We’re well into the era of self-service data analysis tools, and those tools have gotten very good. Hurt is not looking to compete with the likes of Tableau or Qlik or any of the other developers of BI and visualization tools. And while data and business analysts will be users of the tool, data.world is also targeting data scientists, according to Bryon Jacobs, the company’s CTO.
“At the end of the day, you can treat your data.world catalog like a big relational database that actually has all the tables that are in all the databases you’ve catalog through a common SQL dialect, and you can really just targret your queries there and so the SQL drives and powers that,” Jacobs explains.
“Similarity, data scientists generally are not using a SQL-based tool like Tableau. They’re maybe using us from Python in Juptyer notebooks or R in RStudio,” he continues. “So for both those languages, we have an SDK that wraps our API that allows us to treat any data set on data.world as a dataframe in your Python notebook, so you can now use your standard Python tools over that code.”
Customers don’t have to use these advanced features, of course. In fact, most customers don’t even realize that the data in data.world is stored in the RDF format and queryable using SPARQL (a SQL-to-SPARQL transpiler that allows SQL queries to execute on the data.world RDF backend was the first of the company’s 16 patents approved by the US Patent Office, Hurt says). But that level of integration exists in the product, when customers are ready to adopt it, Jacobs says.
“Part of the long-term arc for most customers is moving through that realm where first I’m just cataloging my metadata and making sense of it,” the CTO says. “Next, I’m using that as a roadmap to dig into the data itself and make sense of that, to use that to drive BI and other analytical functions. The world where we really want to have is a highly articulated knowledge graph that’s in your particular business domain. We do have a number of customers who are at that peak of enlightenment, where they’re actually realizing that goal.”

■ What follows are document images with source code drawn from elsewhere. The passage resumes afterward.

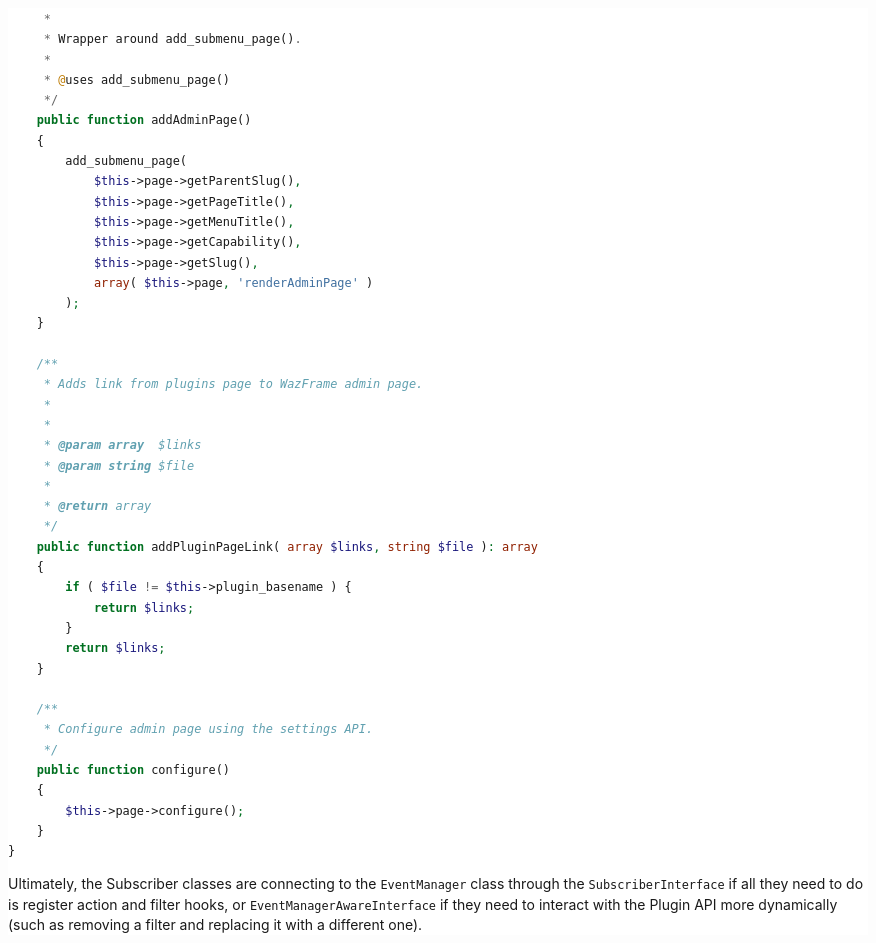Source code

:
 ```php 
	 *
	 * Wrapper around add_submenu_page().
	 *
	 * @uses add_submenu_page()
	 */
	public function addAdminPage()
	{
		add_submenu_page(
			$this->page->getParentSlug(),
			$this->page->getPageTitle(),
			$this->page->getMenuTitle(),
			$this->page->getCapability(),
			$this->page->getSlug(),
			array( $this->page, 'renderAdminPage' )
		);
	}
	
	/**
	 * Adds link from plugins page to WazFrame admin page.
	 *
	 *
	 * @param array  $links
	 * @param string $file
	 *
	 * @return array
	 */
	public function addPluginPageLink( array $links, string $file ): array
	{
		if ( $file != $this->plugin_basename ) {
			return $links;
		}
		return $links;
	}
	
	/**
	 * Configure admin page using the settings API.
	 */
	public function configure()
	{
		$this->page->configure();
	}
}

```

Ultimately, the Subscriber classes are connecting to the ```EventManager``` class through the ```SubscriberInterface```
if all they need to do is register action and filter hooks, or ```EventManagerAwareInterface``` if they need to interact
with the Plugin API more dynamically (such as removing a filter and replacing it with a different one).
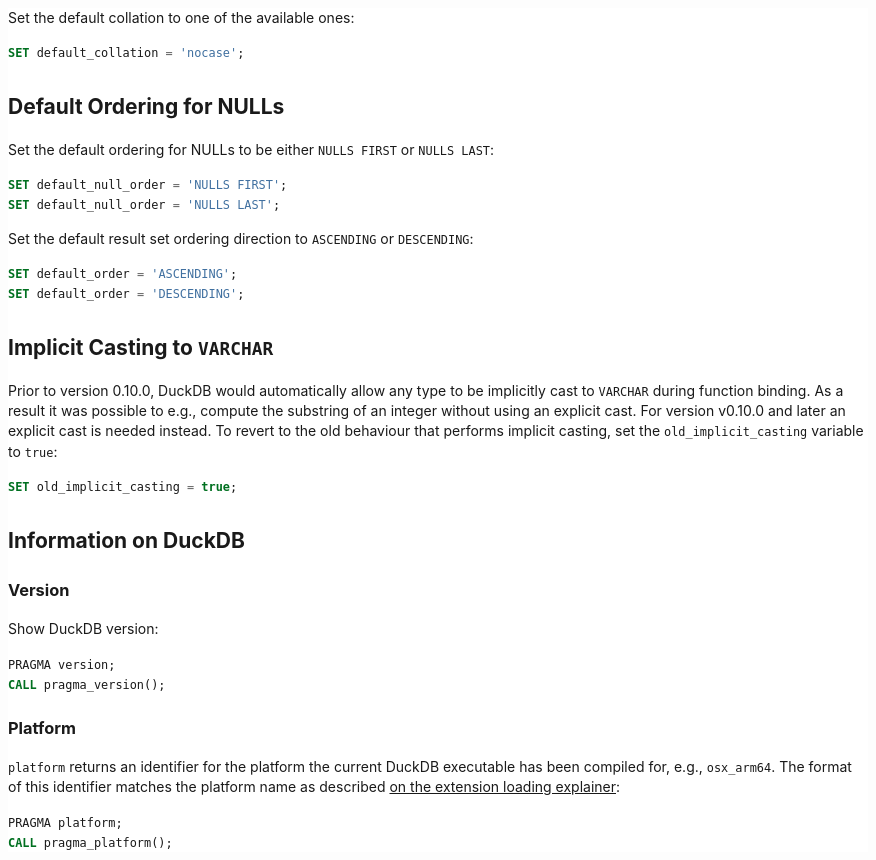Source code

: Set the default collation to one of the available ones:

```sql
SET default_collation = 'nocase';
```

## Default Ordering for NULLs

Set the default ordering for NULLs to be either `NULLS FIRST` or `NULLS LAST`:

```sql
SET default_null_order = 'NULLS FIRST';
SET default_null_order = 'NULLS LAST';
```

Set the default result set ordering direction to `ASCENDING` or `DESCENDING`:

```sql
SET default_order = 'ASCENDING';
SET default_order = 'DESCENDING';
```

## Implicit Casting to `VARCHAR`

Prior to version 0.10.0, DuckDB would automatically allow any type to be implicitly cast to `VARCHAR` during function binding. As a result it was possible to e.g., compute the substring of an integer without using an explicit cast. For version v0.10.0 and later an explicit cast is needed instead. To revert to the old behaviour that performs implicit casting, set the `old_implicit_casting` variable to `true`:

```sql
SET old_implicit_casting = true;
```

## Information on DuckDB

### Version

Show DuckDB version:

```sql
PRAGMA version;
CALL pragma_version();
```

### Platform

`platform` returns an identifier for the platform the current DuckDB executable has been compiled for, e.g., `osx_arm64`.
The format of this identifier matches the platform name as described [on the extension loading explainer](../extensions/working_with_extensions#platforms):

```sql
PRAGMA platform;
CALL pragma_platform();
```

According to Hurt, the company has been exceeding expectations in the customer acquisition department, which he partly attributes to the acceleration in data modernization (and migration to the cloud) as a result of the COVID-19 pandemic. Hurt isn’t disclosing the company’s customer count, but he assures us that he has many Fortune 500 companies working with the product.
The company has also been quite active on the community front. In fact, two-thirds of the Fortune 500 are participating in data.world’s community data efforts, which include a knowledge graph dedicated to sharing COVID-19 data. The company’s software was also used by the Associated Press data team that won a 2019 AP Chairman’s Prize for its use of data in reporting on world events.
Hurt says he plans to expand the company’s marketing efforts with the fourth round of funding, which netted $26 million and was led by Tech Pioneers Fund. The company also announced that Scott Booth, chairman of Tech Pioneers Fund, and Sally Jenkins, the current CMO of Elastic and former CMO of Informatica, has joined data.world’s board of directors. The company has raised a total of $71.3 million to date.